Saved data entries
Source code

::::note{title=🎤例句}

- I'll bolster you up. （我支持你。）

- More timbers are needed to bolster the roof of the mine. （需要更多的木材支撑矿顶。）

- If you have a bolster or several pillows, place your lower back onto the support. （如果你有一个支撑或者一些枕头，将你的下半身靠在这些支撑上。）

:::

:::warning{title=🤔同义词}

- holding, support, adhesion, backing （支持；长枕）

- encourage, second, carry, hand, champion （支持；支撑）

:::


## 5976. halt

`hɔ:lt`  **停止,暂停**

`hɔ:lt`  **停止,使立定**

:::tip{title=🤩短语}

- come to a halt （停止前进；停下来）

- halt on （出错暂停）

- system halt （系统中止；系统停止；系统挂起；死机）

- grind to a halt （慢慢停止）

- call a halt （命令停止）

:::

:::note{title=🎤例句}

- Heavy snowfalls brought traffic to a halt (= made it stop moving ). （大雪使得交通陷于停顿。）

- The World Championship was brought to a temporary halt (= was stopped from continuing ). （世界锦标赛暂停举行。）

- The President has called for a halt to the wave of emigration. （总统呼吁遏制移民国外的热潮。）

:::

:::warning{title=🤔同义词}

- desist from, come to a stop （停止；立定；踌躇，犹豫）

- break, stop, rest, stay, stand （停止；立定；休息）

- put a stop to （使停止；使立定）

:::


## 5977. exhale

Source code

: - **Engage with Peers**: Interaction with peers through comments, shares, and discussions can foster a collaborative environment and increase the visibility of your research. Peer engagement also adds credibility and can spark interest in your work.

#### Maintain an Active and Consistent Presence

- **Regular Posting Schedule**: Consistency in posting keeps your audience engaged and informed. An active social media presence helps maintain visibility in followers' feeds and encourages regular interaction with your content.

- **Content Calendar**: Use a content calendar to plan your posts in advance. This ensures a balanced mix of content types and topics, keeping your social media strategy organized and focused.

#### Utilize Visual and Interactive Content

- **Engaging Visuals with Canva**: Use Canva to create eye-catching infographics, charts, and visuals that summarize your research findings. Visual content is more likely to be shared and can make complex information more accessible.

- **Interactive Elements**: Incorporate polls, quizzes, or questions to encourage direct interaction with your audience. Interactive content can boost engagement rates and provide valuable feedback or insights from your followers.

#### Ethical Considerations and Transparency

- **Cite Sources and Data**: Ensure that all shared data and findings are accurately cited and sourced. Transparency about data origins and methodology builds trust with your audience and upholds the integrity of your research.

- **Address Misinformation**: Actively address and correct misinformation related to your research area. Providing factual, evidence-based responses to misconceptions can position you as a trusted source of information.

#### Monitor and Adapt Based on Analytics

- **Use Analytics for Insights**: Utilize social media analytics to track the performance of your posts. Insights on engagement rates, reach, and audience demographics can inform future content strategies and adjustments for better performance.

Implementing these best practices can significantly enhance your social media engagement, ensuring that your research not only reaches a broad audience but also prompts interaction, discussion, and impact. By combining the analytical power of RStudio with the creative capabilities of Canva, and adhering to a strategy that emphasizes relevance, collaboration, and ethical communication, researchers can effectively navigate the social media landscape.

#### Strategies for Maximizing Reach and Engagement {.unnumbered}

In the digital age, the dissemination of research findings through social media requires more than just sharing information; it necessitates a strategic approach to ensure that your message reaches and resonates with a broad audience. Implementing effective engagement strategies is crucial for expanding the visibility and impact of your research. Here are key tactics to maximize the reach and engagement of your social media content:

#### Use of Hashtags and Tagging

What the exercise asks
Find the word "strategy" in the data and copy out each line where it turns up.

Response
- **Content Calendar**: Use a content calendar to plan your posts in advance. This ensures a balanced mix of content types and topics, keeping your social media strategy organized and focused.
Implementing these best practices can significantly enhance your social media engagement, ensuring that your research not only reaches a broad audience but also prompts interaction, discussion, and impact. By combining the analytical power of RStudio with the creative capabilities of Canva, and adhering to a strategy that emphasizes relevance, collaboration, and ethical communication, researchers can effectively navigate the social media landscape.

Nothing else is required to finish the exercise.